Las, cela ne dure pas et, après le triomphe de la force morale intrépide, la raison doit prendre le relais et, au réveil, après en avoir repris le contrôle, exiger du corps qu’il se lève, se pare de son armure en membrane, enfile des coques en guise de souliers, et y fixe, mais peut-être n’est-ce-là qu’un mauvais rêve, des semelles longues de cinq pieds. Alors, à nouveau engager la montée en se nourrissant de l’énergie de la meute, puis se caler dans le salon de son subconscient avec la fenêtre des sens grande ouverte sur les parfums et les chuchotements du monde.
Avec cette deuxième bavante d’affilée, il faut bien l’admettre, les derniers mètres pour fouler ce large sommet qui toise les massifs du Giffre et des aiguilles Rouges, telle une sentinelle scrutant les Pré alpes, furent teintées d’une légère sensation de calvaire.
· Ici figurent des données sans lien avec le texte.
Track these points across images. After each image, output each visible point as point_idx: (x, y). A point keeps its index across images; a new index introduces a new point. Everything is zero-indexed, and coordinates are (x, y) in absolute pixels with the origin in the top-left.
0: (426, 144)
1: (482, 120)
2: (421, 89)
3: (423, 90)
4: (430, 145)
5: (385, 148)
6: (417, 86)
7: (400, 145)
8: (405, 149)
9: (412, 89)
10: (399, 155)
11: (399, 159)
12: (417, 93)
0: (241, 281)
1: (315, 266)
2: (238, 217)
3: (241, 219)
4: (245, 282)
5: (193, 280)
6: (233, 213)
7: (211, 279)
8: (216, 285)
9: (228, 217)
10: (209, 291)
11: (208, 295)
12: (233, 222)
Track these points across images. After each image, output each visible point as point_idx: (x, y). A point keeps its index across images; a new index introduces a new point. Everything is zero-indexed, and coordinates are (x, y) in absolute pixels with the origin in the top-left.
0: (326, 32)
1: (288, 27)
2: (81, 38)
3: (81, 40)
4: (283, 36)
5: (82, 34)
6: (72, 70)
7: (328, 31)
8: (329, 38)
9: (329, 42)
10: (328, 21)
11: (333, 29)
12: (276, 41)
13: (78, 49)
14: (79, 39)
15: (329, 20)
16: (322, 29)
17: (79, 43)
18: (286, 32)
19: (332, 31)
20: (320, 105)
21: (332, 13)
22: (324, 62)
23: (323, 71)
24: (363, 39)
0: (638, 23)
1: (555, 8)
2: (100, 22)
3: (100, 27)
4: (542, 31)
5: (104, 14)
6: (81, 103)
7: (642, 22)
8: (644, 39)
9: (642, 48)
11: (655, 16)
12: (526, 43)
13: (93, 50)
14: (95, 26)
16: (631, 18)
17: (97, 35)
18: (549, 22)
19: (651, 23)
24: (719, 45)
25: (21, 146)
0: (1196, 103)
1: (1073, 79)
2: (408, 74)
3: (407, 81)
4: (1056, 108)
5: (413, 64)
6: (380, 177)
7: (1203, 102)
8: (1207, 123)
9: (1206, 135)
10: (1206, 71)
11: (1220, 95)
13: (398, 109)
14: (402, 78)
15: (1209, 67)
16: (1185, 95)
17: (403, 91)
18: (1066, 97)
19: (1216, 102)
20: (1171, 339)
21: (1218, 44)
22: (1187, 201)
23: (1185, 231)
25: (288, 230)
Rincé, je tâtais d’un goulot battu par les vents, avalais fromage et chocolat dans un ordre si peu orthodoxe qu’il était soumis à l’anarchique et impérieux besoin de sustentation. Puis, m’esquivant de la horde sauvage, je partis suivi d’un compagnon de fortune à travers une neige un peu cuite mais fluide, dans un dédale de protubérances et de formes lascives, longeant les hautes pentes avant de plonger vers le lit du torrent de l’Eau de Bérard et de suivre sa course jusqu’à la buvette de la cascade à Bérard et enfin la piste de la Poya qui mène directement à l’hôtel du Buet et à ses tables animées d’une faune de glisseurs jouissant du bonheur des bienheureux. Alléluia.